Listen over the next six months for these names: Springer Shale, Meramec, Hunton Limestone, southern Mississippi Lime and the Stack. Some are simply different names for the same geologic target. But all are emerging plays and all are found in western Oklahoma, mostly within the Anadarko Basin.

This has led to delineation of a new province in oil and gas, the Oklahoma Resource Plays. The name is a nice wide loop—to borrow cowboy parlance—to encompass an emerging multi-stratigraphic set of opportunities.

The new province is located west and southwest of Oklahoma City and presents a buffet of stacked targets for operators, making the region the next in line to contribute to the rapidly evolving tight formation renaissance that has revitalized liquids production in the U.S.

Over the next decade, the U.S. market will evolve from single-name shale plays, such as the Bakken, or Eagle Ford, toward multiple stratigraphic resource targets, as is occurring currently in the Permian Basin, the Niobrara and the Appalachian Basin.

The southern portion of the Oklahoma play has produced 3.2 billion barrels (Bbbl) of oil from more than 60 reservoirs over the last century. What this means is that the region already has sufficient infrastructure in place to transport and process production, and that will shorten the developmental cycle.

Currently there are roughly 70 rigs in the play. While most unconventional plays, with the exception of the Permian, have been flat in terms of activity, rig count has been rising over the last year in western Oklahoma.

There will be some initial challenges, particularly in a lower commodity price environment. This is, after all, the land of $12 to $14 million wells as operators delineate and optimize both source rock potential and overlying stratigraphic targets. The breakthrough recently has involved enhanced completions, which have been applied successfully to the gassier Cana Woodford to the north and are now being deployed in the southern Anadarko Basin.

Operators are pushing laterals out to 10,000 feet, adding more stages, more perforations and more proppant. Operators are also reducing spacing between wells to explore optimum density as part of the optimization phase of the tight formation development cycle and completing wells in both the upper and lower Woodford.

Extended laterals can add more than 40% to well costs, but provide a 70% uplift to revenue via greater production. Some wells now exceed 2,000 boe on 30-day IP.

Secondly, operators are delineating the full spectrum of the stacked play, usually through multiple wells on single pads targeting different portions of the geologic column. There are seven potential targets, ranging from the Hunton Lime on the lower stratigraphic column up through the Penn sands. The Woodford Shale is the thickest and most important of these. Historically, the Woodford Shale has been the Oklahoma resource that keeps on giving. However, the oily Springer Shale is the most recent target.

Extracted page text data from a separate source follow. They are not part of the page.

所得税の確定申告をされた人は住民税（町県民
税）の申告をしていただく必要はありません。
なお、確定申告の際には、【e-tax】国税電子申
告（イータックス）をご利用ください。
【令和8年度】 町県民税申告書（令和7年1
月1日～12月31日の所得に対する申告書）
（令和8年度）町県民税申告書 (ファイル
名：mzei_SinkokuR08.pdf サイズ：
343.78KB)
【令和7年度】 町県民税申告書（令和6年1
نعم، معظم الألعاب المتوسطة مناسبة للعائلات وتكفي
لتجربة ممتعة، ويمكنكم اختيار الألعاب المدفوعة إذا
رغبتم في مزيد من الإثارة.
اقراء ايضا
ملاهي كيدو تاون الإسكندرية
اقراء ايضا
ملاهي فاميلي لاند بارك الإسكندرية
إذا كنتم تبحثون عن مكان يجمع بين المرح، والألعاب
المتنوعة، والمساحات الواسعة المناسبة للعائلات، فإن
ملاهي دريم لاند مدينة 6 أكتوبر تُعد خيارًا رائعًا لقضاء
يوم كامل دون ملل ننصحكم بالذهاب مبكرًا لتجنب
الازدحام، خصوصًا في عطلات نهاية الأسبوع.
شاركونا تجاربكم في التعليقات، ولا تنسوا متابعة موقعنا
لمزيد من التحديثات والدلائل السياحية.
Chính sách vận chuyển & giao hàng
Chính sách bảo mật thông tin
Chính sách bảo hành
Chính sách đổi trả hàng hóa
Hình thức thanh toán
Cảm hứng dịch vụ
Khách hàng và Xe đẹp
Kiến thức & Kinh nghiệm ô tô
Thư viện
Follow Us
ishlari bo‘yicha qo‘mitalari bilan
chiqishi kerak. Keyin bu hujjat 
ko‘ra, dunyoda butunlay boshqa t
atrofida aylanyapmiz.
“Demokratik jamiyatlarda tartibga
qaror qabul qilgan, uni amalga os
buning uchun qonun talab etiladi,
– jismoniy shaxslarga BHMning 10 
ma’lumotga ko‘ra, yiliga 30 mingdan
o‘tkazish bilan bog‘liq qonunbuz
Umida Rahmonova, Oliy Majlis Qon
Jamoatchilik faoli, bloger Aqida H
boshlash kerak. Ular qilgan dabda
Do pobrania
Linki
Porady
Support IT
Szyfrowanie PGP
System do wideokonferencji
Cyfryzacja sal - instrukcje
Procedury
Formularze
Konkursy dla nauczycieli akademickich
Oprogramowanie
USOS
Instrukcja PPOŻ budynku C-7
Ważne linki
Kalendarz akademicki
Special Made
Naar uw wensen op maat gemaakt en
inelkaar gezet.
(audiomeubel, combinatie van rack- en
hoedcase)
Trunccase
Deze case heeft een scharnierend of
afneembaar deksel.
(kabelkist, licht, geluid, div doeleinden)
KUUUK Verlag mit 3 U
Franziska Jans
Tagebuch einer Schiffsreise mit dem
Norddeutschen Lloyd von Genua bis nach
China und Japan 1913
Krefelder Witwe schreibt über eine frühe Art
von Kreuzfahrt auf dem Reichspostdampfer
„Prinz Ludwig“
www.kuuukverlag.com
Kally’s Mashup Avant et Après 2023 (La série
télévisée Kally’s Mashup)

Operator delineation efforts involve multiple forays into the southern Missisippian Lime extension, sometimes called the Meramec, Caney or branded as the Stack in Kingfisher and surrounding counties to the north. The Oklahoma play resembles the Eagle Ford or Utica in that hydrocarbons undergo a phase change as they move updip from dry gas to the north and west, through condensate and into crude oil.

Main players include Continental Resources Inc., which revitalized the region’s potential roughly two years ago and branded the region as the Scoop or South Central Oklahoma Oil Province. Continental has 471,000 net acres and is growing its position through multiple small acquisitions. Marathon Oil Corp. has 300,000 net acres in the region and is increasing its rig count, while Newfield Exploration has 85,000 net acres in the Scoop and another 165,000 acres prospective for the Stack. Gastar Exploration Inc. has been working the Hunton Lime.

Exploration efforts are moving south into Stephens County with optimization underway in the northern part of the play. Early results indicate the play has running room, with several wells exhibiting slower decline profiles than found in mature name plays.

This circumstance provides the Oklahoma Resource Plays with economics similar to other high-quality tight formation plays, despite higher well costs.

With new technological tools and seven potential underground targets—and with hope for improved commodity prices—the sky might be the limit for oil and gas operators in western Oklahoma.